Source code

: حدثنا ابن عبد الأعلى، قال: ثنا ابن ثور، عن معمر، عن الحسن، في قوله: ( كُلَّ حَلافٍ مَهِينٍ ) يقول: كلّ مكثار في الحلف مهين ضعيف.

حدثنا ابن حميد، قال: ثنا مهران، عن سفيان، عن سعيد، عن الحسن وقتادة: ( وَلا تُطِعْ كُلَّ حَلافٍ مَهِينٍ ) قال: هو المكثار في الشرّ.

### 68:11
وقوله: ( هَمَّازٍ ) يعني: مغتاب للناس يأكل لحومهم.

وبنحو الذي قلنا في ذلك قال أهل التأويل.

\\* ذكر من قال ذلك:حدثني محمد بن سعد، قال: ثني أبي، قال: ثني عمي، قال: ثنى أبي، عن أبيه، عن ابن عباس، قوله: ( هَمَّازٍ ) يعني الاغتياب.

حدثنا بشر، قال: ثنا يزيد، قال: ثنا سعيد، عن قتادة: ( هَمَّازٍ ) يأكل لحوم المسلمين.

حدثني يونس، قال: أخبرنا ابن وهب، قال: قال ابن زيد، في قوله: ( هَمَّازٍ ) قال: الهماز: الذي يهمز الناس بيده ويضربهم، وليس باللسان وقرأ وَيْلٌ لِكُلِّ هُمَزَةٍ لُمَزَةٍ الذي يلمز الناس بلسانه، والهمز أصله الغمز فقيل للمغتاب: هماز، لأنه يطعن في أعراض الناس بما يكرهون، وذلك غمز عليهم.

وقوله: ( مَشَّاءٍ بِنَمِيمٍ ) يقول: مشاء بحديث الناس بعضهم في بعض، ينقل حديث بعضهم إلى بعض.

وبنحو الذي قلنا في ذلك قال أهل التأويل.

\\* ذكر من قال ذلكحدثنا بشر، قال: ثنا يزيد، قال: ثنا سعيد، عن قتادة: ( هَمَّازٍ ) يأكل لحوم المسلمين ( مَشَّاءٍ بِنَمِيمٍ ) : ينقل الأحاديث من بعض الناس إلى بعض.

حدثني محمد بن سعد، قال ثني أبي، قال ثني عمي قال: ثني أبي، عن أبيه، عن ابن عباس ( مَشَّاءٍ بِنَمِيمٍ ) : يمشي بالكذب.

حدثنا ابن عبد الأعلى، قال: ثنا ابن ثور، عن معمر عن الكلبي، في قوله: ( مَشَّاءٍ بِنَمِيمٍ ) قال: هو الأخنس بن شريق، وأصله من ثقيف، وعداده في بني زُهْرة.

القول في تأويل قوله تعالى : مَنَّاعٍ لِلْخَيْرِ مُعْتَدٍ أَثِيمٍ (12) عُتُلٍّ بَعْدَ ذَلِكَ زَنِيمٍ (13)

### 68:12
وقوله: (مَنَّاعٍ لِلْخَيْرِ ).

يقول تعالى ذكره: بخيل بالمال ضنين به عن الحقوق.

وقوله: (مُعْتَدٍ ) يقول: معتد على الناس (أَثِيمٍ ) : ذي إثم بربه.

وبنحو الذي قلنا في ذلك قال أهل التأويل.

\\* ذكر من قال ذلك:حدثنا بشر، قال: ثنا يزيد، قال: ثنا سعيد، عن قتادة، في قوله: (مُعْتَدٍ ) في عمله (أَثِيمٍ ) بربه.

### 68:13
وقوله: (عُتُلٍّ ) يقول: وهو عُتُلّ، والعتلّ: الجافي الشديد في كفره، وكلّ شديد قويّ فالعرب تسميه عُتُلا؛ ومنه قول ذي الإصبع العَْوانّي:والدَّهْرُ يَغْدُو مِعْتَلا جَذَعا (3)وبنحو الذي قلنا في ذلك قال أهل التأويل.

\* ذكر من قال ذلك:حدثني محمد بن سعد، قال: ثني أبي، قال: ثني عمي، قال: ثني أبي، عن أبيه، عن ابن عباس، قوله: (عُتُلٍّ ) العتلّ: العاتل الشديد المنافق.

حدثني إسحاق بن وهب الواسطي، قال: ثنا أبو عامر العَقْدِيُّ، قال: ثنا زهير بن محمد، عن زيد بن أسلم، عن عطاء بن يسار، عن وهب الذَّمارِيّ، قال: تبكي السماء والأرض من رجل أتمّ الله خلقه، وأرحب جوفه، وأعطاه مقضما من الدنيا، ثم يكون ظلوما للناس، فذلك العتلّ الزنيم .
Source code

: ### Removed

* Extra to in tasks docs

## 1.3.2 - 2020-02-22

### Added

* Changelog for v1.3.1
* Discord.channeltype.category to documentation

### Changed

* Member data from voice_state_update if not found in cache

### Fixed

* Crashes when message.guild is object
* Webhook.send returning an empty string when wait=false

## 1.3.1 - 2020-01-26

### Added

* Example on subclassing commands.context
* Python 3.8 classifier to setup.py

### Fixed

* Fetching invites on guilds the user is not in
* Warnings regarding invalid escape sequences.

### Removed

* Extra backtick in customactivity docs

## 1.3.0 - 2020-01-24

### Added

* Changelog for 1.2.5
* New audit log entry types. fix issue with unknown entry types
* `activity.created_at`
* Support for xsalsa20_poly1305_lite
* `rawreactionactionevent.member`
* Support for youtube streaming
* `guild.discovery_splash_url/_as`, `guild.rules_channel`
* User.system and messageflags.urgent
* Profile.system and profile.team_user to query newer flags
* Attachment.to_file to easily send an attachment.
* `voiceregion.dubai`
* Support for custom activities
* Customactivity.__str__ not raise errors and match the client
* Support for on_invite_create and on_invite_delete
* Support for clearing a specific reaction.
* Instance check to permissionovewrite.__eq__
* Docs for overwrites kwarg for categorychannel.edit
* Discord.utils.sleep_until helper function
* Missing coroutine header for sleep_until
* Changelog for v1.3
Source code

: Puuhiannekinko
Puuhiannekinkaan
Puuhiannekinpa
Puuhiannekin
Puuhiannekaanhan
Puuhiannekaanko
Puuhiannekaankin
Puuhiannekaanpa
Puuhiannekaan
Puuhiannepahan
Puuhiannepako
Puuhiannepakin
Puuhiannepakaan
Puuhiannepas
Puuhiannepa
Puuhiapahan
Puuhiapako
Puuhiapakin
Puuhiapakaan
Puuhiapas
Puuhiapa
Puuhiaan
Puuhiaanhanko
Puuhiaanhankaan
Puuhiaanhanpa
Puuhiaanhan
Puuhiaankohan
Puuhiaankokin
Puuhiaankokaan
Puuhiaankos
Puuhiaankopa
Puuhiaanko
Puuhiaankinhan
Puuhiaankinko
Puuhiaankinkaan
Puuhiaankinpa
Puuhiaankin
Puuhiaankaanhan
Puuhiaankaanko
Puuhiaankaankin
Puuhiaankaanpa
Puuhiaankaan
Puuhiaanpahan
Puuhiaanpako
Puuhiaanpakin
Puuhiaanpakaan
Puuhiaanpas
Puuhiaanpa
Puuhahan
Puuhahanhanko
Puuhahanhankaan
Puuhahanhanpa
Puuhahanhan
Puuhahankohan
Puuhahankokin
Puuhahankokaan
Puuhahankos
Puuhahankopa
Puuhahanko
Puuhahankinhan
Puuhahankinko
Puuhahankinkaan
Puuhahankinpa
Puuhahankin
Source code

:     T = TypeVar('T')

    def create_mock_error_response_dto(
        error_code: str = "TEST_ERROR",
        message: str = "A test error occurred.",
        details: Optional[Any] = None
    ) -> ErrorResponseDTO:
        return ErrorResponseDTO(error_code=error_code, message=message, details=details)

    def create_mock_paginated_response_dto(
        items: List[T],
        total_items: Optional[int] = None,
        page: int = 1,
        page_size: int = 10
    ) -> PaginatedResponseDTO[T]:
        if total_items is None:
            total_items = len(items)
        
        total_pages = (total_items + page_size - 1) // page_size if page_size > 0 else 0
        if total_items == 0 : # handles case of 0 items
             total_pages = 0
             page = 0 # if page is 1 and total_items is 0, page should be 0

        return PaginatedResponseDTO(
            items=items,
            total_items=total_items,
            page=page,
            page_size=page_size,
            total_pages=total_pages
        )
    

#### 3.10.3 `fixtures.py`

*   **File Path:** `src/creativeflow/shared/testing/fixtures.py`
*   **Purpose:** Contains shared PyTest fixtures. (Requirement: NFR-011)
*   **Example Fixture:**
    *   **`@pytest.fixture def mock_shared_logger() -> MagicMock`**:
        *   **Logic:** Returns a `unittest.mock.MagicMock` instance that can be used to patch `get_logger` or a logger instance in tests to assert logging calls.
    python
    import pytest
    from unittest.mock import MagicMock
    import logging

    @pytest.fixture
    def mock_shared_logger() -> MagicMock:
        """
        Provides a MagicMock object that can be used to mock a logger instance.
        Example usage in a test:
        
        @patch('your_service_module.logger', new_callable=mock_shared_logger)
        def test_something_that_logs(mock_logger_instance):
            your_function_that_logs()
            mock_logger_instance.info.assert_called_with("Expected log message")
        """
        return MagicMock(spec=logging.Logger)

━━━━━━━━━━━━━━━━━━━━━━━━━━━━━━

• What the exercise asks:
Where the word "Extra" appears in a line of the listing, that line is counted once; give the total alone.

• Written solution:
2